Rudel told the Fuhrer that, if he was not allowed to keep flying, he would not accept the award. Hitler relented, and Rudel was allowed to return to his unit.
By the end of 1944, he had flown over 2,400 combat missions and had personally destroyed four hundred and sixty Russian tanks – the equivalent of three full Soviet tank corps. Many of these missions were flown while he was wounded, for he was shot down by anti-aircraft fire several times.
On January 1, 1945, he was called back to Berlin to receive another award. The problem was, he had already received the highest combat award. Therefore another was created especially for him: the Golden Oak Leaves to the Knights Cross.
Rudel was the only person ever to receive this award. Once again, Hitler ordered him out of combat after presenting him with the award. Once again, Rudel refused.
On February 8, on a mission over the Oder River and with his leg still in a cast from a previous wound which had smashed his thigh bone, Rudel’s Stuka was hit by Soviet anti-aircraft fire. With his leg virtually severed, Rudel somehow brought the aircraft down safely. When he later regained consciousness in a hospital, he found that the leg had been amputated.

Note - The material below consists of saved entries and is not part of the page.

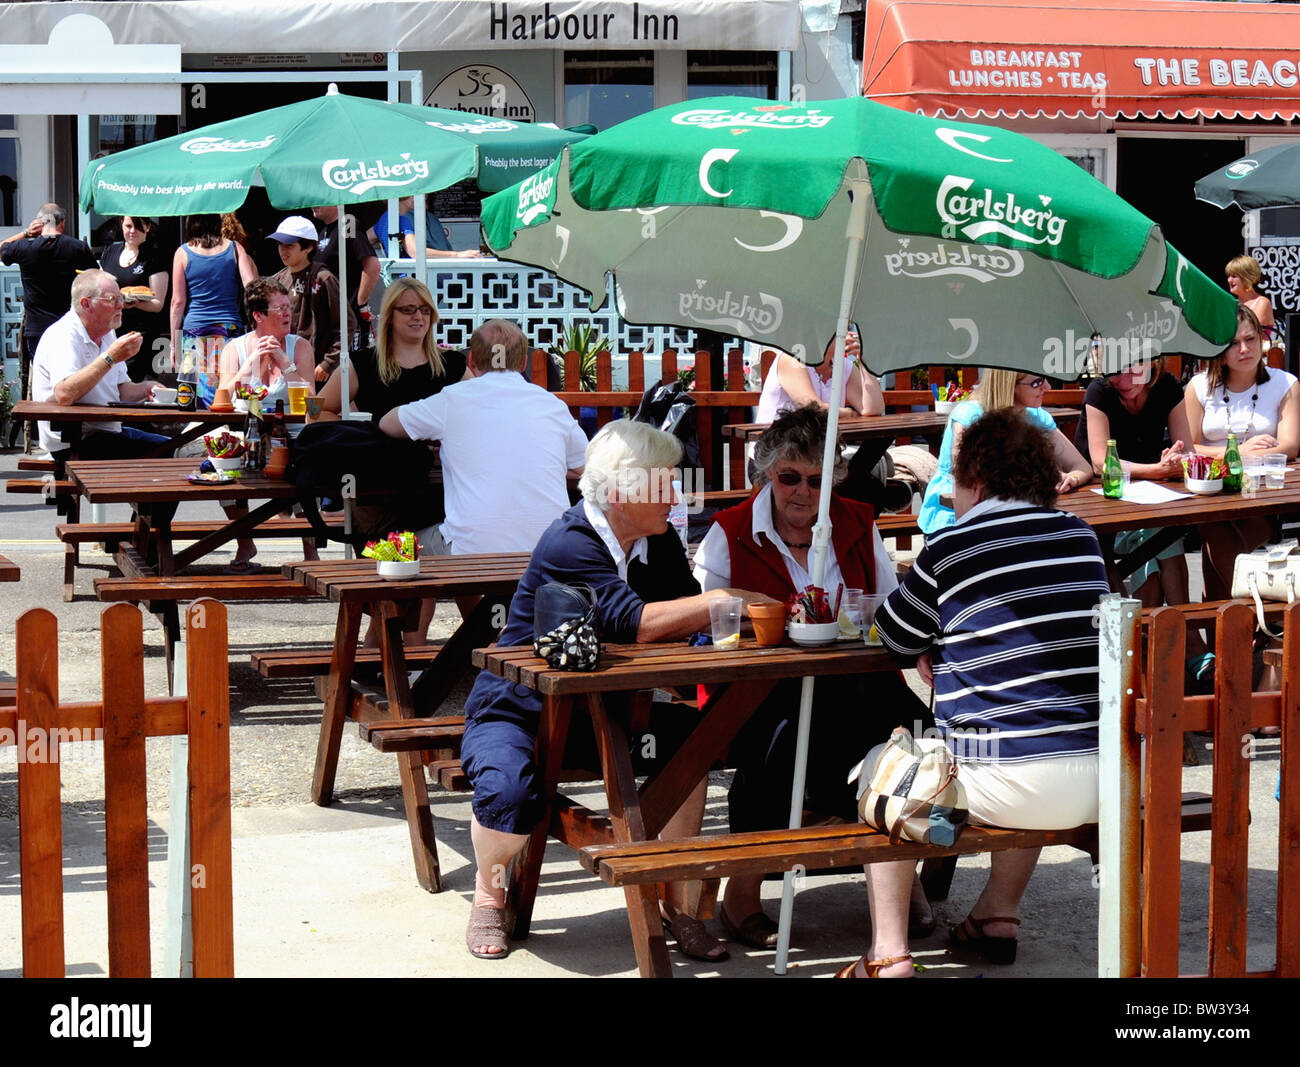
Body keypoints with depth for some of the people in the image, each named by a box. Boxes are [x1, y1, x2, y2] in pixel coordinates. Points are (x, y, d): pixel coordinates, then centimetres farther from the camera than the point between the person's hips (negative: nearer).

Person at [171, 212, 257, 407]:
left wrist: (174, 341, 9)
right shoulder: (235, 248, 5)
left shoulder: (183, 253, 4)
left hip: (194, 331, -1)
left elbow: (178, 302, 4)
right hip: (231, 328, 1)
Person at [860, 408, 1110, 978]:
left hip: (1007, 783, -6)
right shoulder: (1082, 536, 10)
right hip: (1100, 781, 6)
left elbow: (895, 635, 10)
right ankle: (998, 918, 41)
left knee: (881, 767, 21)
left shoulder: (952, 546, -5)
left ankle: (888, 953, 14)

Incredibly, he continued to fly in combat, though with an unhealed stump and having to be carried to his aircraft. When the war in Europe ended in May 1945, Rudel led his squadron to an American-held airfield, where they crash-landed their Stukas and surrendered.
By this time, Rudel had flown over 2,500 combat missions, had destroyed more than five hundred Soviet tanks, and had shot down nine Soviet aircraft.

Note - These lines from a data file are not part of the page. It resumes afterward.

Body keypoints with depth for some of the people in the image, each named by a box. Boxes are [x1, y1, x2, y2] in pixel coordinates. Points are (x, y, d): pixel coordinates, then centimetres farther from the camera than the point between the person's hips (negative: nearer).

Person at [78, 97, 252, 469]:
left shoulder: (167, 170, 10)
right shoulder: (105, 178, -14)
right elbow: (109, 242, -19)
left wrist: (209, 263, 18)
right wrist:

Immediately after the war he moved to Argentina where he was a supporter of the dictator Juan Perón before returning to Germany in the early 1950s. He remained a fanatical and unrepentant supporter of the Nazis and was involved with a number of neo-Nazi groups in Germany and elsewhere.
In 1958 his autobiography, Stuka Pilot, was published in English. While it provided details of his astounding combat career, the book also attempted to justify many German actions during the war.
For example, Rudel explained that the German invasion of the Soviet Union in 1941 was necessary because the Soviets were poised to attack Germany, something with which most historians absolutely disagree.
Rudel died in 1982 at the age of sixty-six, and he was buried in Dornhausen in Bavaria. Even his funeral caused controversy: some mourners gave Nazi salutes and a pair of F-4 Phantom’s of the German Bundeswehr made a low-altitude flyover during the service, though this was later claimed to have been entirely coincidental.
Rudel was a fanatical and outspoken Nazi, and there is no doubt that this endeared him to the Nazi leadership. This may also have ensured that he received attention and awards when other equally brave pilots who were less enthusiastic about the regime were passed over.
Regardless, his combat record is simply incredible. Hans-Ulrich Rudel was more than tough, and his determination to continue to fly and fight in the face of adversity and severe injury made him virtually unstoppable.